Chance of a Lifetime (Anderson Brothers)By: Marissa Clarke
And as the world came back into focus, punctuated by clinks of glasses and nineties music, the buzzing in her body receded, and she took a reluctant step back. The cool air swirled where his hot body had just been, making her shudder. What should she do now? Was she supposed to say thank you? Or maybe, “Holy shit, buddy, you can kiss!”
Was there a protocol for addressing a stranger she’d walked up to and kissed? Probably not, so she simply cut her losses and walked away, heading straight back in the direction from which she’d come.
She stopped dead in her tracks, pulse hammering in her ears. No one called her that. At least not in the last ten years. She swallowed hard. No. It couldn’t possibly be… His face was too angular and he was too tall and muscular to be… Chance Anderson. Just saying the name in her head made gooseflesh rise on her arms.
He’d been only seventeen back then, still just a boy. This was a man.
And he smelled nothing like Chance, who had been cloaked in cigarette smoke and suntan lotion, and reeked of adventure and freedom.
This guy, with all his sharp angles and hard planes, smelled of toothpaste and clean clothes. His scent was refined, but his kisses certainly weren’t. She raised her fingers to her lips. God. Had she just kissed her big brother’s best friend? Surely not…
“Genny,” he said again in his rich, nuanced saxophone voice, and as he moved within reach, recognition funneled through her in a sickening trickle all the way down to her toes. The voice was almost the same. She’d know it anywhere.
How could this have happened? Of the thousands of people she could have randomly kissed in this city, it had to be Chance.
And as instinctively as her body had responded to his kiss, her mind and heart reacted to his voice. She reached out and laid her palm on his cheek, and then, with no prelude, she drew back and slapped him as hard as she could.
It had taken all of Chance’s self-control to not block her strike, and then even more restraint to remain perfectly still as Genny, brow furrowed, flapped her hand. As bad as it had stung his face, it was no surprise it had hurt her—which brought him no joy whatsoever.
Her mahogany-brown hair was pulled back in a ponytail that reached her shoulder blades, with a fringe of bangs framing her face. He could see the outline of her lace bra through the pale pink V-neck T-shirt under a blazer the same rich chocolate color as her eyes. That, in combination with her tight jeans with designer holes at the knees, made her all kinds of casual sexy.

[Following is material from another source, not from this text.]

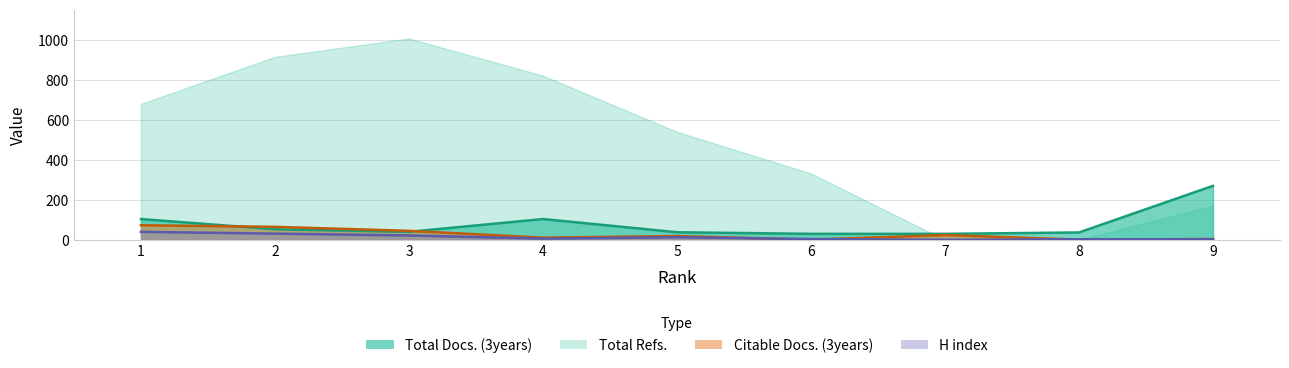

What is the value of the H index point at the 8th from the left?

3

Without a word, she walked toward her friend with the short skirt and spiked black hair, who helped her gather her things and led her out the door while he stood there dumbfounded.
He had no idea what had set her off. Honestly, right up until the moment she slapped the shit out of him, he thought she’d known who he was. If he’d had a shred of common sense or decency, he’d have slipped out of reach before she kissed him in the first place. Clearly, he had neither of those attributes.
And what the fuck was that about anyway? Who did she think she was kissing if not him?
He touched a finger to his lips. She’d tasted of beer, and salt, and…
Holy shit, shit, shit. He’d kissed Genny—the most taboo woman in the world. Genevieve Elizabeth Richards—his best friend’s little sister. His stomach plummeted to his feet. Walter would kill him for this if he found out.
It was imperative his friend never found out. Which meant he had to talk to Genny before she got to her brother.
“Hey, buddy. Hold on a minute,” the bartender called as he strode toward the door. “I need to talk to you.”
Not nearly as badly as Chance needed to talk to Genny. Not even slowing, he continued toward the exit hoping he could catch her before she got too far away.
“If you don’t stop, I’m calling the cops and telling them you’re a creeper stalking a blind girl.”
Son of a bitch. Just short of the door, he turned and faced the guy. The cops wouldn’t believe that for a second, but the last thing he needed was a scene. He’d broken his promise to Walter and he’d fucked up—again. He needed to keep things low-key and make this right. He held his hands up in a gesture of surrender. “We’re cool. No need for that.”